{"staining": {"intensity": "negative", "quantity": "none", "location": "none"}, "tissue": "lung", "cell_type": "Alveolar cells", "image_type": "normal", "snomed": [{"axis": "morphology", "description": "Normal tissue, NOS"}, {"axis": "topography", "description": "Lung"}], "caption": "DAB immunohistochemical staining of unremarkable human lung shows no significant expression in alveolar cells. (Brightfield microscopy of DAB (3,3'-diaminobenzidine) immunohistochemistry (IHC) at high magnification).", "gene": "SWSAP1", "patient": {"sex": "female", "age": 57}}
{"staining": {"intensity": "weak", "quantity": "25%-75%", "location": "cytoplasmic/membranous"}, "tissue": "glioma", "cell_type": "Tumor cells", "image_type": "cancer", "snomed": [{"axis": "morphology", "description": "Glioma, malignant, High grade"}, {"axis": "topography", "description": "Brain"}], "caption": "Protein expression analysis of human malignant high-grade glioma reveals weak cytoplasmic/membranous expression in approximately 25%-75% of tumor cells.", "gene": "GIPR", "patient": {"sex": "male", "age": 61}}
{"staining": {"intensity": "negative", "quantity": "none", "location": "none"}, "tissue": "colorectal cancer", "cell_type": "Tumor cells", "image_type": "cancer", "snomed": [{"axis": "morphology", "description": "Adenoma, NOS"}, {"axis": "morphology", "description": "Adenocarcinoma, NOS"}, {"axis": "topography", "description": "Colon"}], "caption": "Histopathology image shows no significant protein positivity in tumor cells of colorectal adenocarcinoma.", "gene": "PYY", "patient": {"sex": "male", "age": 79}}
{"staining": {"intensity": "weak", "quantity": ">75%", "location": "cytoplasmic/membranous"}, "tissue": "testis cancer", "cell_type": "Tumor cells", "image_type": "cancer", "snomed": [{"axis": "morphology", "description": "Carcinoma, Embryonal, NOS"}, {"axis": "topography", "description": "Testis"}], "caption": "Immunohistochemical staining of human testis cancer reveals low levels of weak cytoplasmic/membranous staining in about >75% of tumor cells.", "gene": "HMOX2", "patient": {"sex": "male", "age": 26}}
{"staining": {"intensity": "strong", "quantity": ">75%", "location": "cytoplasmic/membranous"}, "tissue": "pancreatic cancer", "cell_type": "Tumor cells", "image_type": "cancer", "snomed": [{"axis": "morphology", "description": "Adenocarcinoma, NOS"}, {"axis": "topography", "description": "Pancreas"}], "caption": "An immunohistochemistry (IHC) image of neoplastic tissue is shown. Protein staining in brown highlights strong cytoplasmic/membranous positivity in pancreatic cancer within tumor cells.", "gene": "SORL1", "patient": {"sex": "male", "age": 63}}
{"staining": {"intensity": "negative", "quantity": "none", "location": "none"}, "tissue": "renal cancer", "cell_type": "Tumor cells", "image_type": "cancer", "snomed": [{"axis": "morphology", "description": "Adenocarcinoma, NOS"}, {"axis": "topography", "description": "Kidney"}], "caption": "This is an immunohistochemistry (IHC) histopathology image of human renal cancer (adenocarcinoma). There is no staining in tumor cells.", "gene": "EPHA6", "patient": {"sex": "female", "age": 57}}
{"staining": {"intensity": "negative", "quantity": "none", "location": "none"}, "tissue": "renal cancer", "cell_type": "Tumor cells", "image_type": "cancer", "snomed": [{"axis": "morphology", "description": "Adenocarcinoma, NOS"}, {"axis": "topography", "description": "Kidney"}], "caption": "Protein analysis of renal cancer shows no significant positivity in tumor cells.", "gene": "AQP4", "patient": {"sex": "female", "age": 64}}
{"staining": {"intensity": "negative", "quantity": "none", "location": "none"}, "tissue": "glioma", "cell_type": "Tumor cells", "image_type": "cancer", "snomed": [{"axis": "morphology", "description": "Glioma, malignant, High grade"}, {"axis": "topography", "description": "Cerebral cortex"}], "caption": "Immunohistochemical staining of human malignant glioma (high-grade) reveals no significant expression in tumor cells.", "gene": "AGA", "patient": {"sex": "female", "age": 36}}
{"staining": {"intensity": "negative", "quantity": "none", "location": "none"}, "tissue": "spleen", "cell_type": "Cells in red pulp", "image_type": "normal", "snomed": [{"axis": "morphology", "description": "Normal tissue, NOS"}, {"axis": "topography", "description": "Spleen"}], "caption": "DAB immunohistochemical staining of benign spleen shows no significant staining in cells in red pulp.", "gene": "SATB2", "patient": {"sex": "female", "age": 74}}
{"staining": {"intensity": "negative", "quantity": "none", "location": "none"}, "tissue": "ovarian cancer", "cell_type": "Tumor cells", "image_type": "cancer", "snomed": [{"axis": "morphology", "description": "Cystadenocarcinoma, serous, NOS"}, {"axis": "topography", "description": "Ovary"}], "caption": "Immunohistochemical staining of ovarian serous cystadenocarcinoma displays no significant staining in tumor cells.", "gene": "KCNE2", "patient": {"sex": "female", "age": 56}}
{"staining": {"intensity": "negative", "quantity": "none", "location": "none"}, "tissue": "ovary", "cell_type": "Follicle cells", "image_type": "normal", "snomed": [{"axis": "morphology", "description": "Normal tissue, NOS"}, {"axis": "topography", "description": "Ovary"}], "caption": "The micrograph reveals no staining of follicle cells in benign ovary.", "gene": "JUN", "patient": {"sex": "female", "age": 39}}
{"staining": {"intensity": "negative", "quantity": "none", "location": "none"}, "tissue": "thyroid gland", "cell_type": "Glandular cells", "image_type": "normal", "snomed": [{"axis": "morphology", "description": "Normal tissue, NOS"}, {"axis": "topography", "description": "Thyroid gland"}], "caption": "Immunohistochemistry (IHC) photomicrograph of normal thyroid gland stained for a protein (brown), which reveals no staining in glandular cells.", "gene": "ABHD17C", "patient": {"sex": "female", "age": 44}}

__________

→ **Task instructions**: Return the span of lines in the data above that opens at the line with "image shows no" and closes at the line with "is an immunohistochemistry", exactly, ends included, nothing else.

→ **Response area**:
{"staining": {"intensity": "negative", "quantity": "none", "location": "none"}, "tissue": "colorectal cancer", "cell_type": "Tumor cells", "image_type": "cancer", "snomed": [{"axis": "morphology", "description": "Adenoma, NOS"}, {"axis": "morphology", "description": "Adenocarcinoma, NOS"}, {"axis": "topography", "description": "Colon"}], "caption": "Histopathology image shows no significant protein positivity in tumor cells of colorectal adenocarcinoma.", "gene": "PYY", "patient": {"sex": "male", "age": 79}}
{"staining": {"intensity": "weak", "quantity": ">75%", "location": "cytoplasmic/membranous"}, "tissue": "testis cancer", "cell_type": "Tumor cells", "image_type": "cancer", "snomed": [{"axis": "morphology", "description": "Carcinoma, Embryonal, NOS"}, {"axis": "topography", "description": "Testis"}], "caption": "Immunohistochemical staining of human testis cancer reveals low levels of weak cytoplasmic/membranous staining in about >75% of tumor cells.", "gene": "HMOX2", "patient": {"sex": "male", "age": 26}}
{"staining": {"intensity": "strong", "quantity": ">75%", "location": "cytoplasmic/membranous"}, "tissue": "pancreatic cancer", "cell_type": "Tumor cells", "image_type": "cancer", "snomed": [{"axis": "morphology", "description": "Adenocarcinoma, NOS"}, {"axis": "topography", "description": "Pancreas"}], "caption": "An immunohistochemistry (IHC) image of neoplastic tissue is shown. Protein staining in brown highlights strong cytoplasmic/membranous positivity in pancreatic cancer within tumor cells.", "gene": "SORL1", "patient": {"sex": "male", "age": 63}}
{"staining": {"intensity": "negative", "quantity": "none", "location": "none"}, "tissue": "renal cancer", "cell_type": "Tumor cells", "image_type": "cancer", "snomed": [{"axis": "morphology", "description": "Adenocarcinoma, NOS"}, {"axis": "topography", "description": "Kidney"}], "caption": "This is an immunohistochemistry (IHC) histopathology image of human renal cancer (adenocarcinoma). There is no staining in tumor cells.", "gene": "EPHA6", "patient": {"sex": "female", "age": 57}}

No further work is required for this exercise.